Avoiding the Hypersexualised Homosexual Stereotype
The author began with criticising the Court’s failure to give a precise distinction between sexual orientation as a status rather than a personal choice. Sexual orientation is only immutable at an unacceptable cost to personal identity.
Regarding the first section, the author agrees with the Court that the use of an equality rights analysis can more accurately capture the manner of how these criminal prohibitions reinforces other discriminations against LGBT individuals in the society, by picturing them as unapprehended felons. All three provisions were clearly directed to homosexual men.
Regarding the second section, the author avers that the equality argument reinforces the judicial presumption that homosexuals have abnormal sex preferences, that homosexual persons are distinguished from heterosexual persons by their sexual conduct. Rather than asserting, as the Court did, that homosexual couples also had the right to conduct alternative forms of sexual intercourse, the more appropriate argument would be all people, regardless of their sexual orientation, should have the freedom to decide the form of sexual activity they wish to conduct. Such freedom should not be limited by any facially neutral sodomy laws on the basis that it is conducted consensually in private.
Addressing possible counter-arguments
The recourse to privacy rights in challenging criminal buggery is viewed as a mere tolerance to the LGBT community, that its members may engage in whatever immoral acts they choose to perform so long as it is away from the public eye. However, the author defends his preferred approach by stating that the above perception stems from an outdated definition of right to privacy. The right to privacy is not limited to right to occupy a free space without government intrusion, should be one that includes the freedom to express one’s personality and make fundamental decisions about one’s intimate relationship.
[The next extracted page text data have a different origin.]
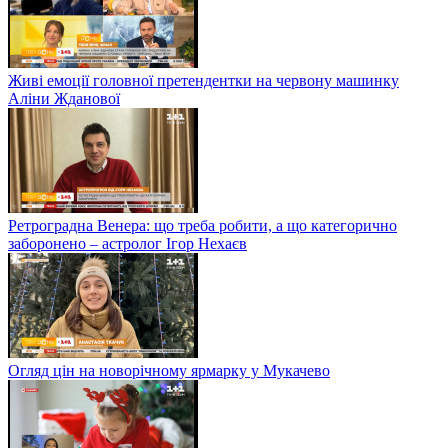
Живі емоції головної претендентки на червону машинку
Аліни Жданової
Ретроградна Венера: що треба робити, а що категорично
заборонено – астролог Ігор Нехаєв
Огляд цін на новорічному ярмарку у Мукачево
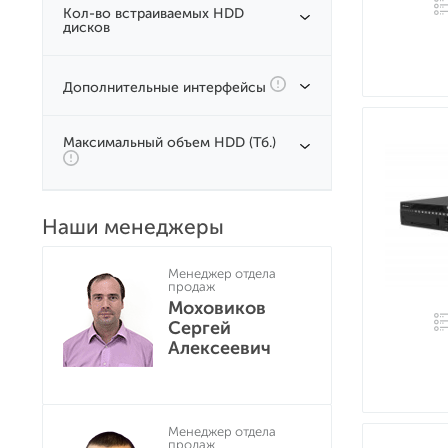
Кол-во встраиваемых HDD
дисков
Дополнительные интерфейсы
Максимальный объем HDD (Тб.)
Наши менеджеры
Менеджер отдела
продаж
Моховиков
Сергей
Алексеевич
Менеджер отдела
продаж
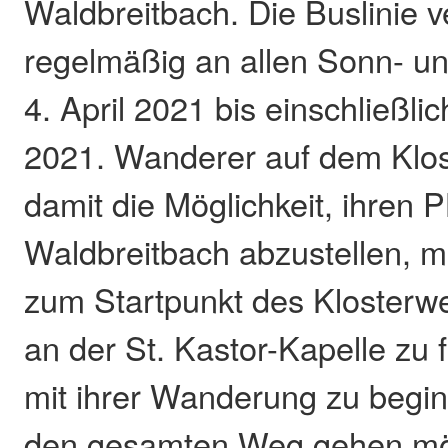
Waldbreitbach. Die Buslinie v
regelmäßig an allen Sonn- u
4. April 2021 bis einschließl
2021. Wanderer auf dem Klo
damit die Möglichkeit, ihren 
Waldbreitbach abzustellen, 
zum Startpunkt des Klosterw
an der St. Kastor-Kapelle zu 
mit ihrer Wanderung zu begin
den gesamten Weg gehen mö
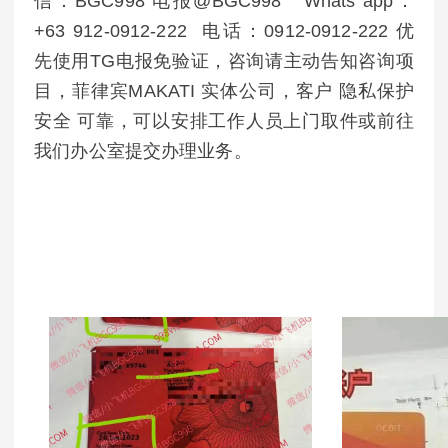
信：BGC998 电报@BGC998 Whats app：
+63 912-0912-222 电话：0912-0912-222 优
先使用TG电报免验证，咨询请主动告知咨询项
目，菲律宾MAKATI 实体公司，客户 隐私保护
安全 可靠，可以安排工作人员上门取件或前往
我们办公室提交办理业务。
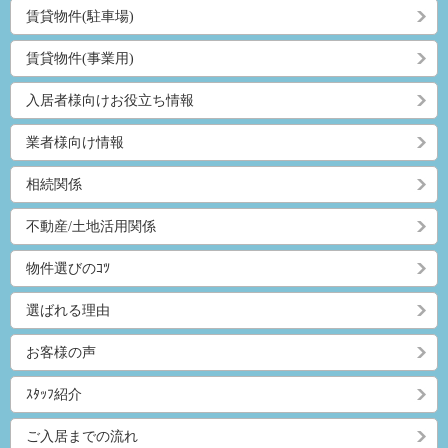
賃貸物件(駐車場)
賃貸物件(事業用)
入居者様向けお役立ち情報
業者様向け情報
相続関係
不動産/土地活用関係
物件選びのｺﾂ
選ばれる理由
お客様の声
ｽﾀｯﾌ紹介
ご入居までの流れ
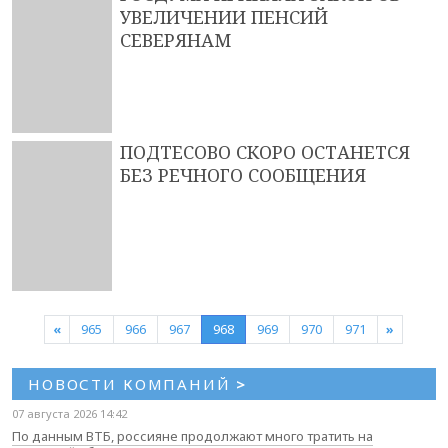
УВЕЛИЧЕНИИ ПЕНСИЙ
СЕВЕРЯНАМ
ПОДТЕСОВО СКОРО ОСТАНЕТСЯ
БЕЗ РЕЧНОГО СООБЩЕНИЯ
«
965
966
967
968
969
970
971
»
НОВОСТИ КОМПАНИЙ
>
07 августа 2026 14:42
По данным ВТБ, россияне продолжают много тратить на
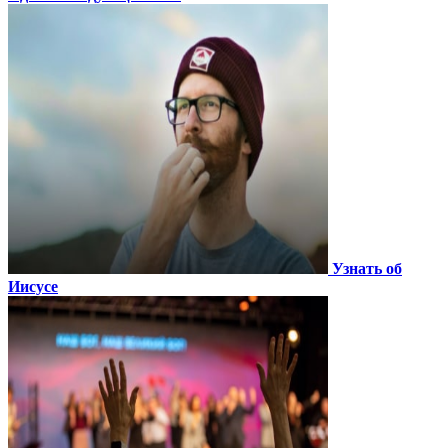
Узнать об
Иисусе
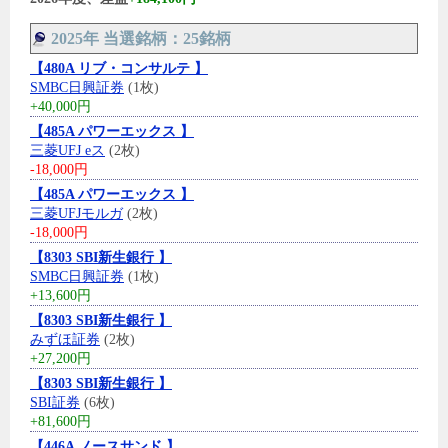
2025年 当選銘柄：25銘柄
【480A リブ・コンサルテ 】
SMBC日興証券
(1枚)
+40,000円
【485A パワーエックス 】
三菱UFJ eス
(2枚)
-18,000円
【485A パワーエックス 】
三菱UFJモルガ
(2枚)
-18,000円
【8303 SBI新生銀行 】
SMBC日興証券
(1枚)
+13,600円
【8303 SBI新生銀行 】
みずほ証券
(2枚)
+27,200円
【8303 SBI新生銀行 】
SBI証券
(6枚)
+81,600円
【446A ノースサンド 】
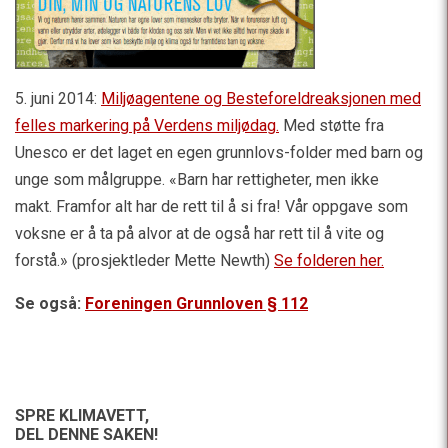
5. juni 2014:
Miljøagentene og Besteforeldreaksjonen med
felles markering på Verdens miljødag
.
Med støtte fra
Unesco er det laget en egen grunnlovs-folder med barn og
unge som målgruppe. «Barn har rettigheter, men ikke
makt. Framfor alt har de rett til å si fra! Vår oppgave som
voksne er å ta på alvor at de også har rett til å vite og
forstå.» (prosjektleder Mette Newth)
Se folderen her.
Se også:
Foreningen Grunnloven § 112
SPRE KLIMAVETT,
DEL DENNE SAKEN!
Some argues that we should not overinterpret the judicial promotion of a hypersexualised homosexual stereotype. which only exist in a symbolic level. However, the author avers that most heated legal disputes had been fought on the symbolic level, arguing what kind of message should the law be implicitly sending to the public. The law shapes and defines popular conceptions of reality by including information that is relevant to the elements of the law and excluding those that are not. The judicial promotion of the hypersexualised homosexual stereotype therefore should not be treated lightly.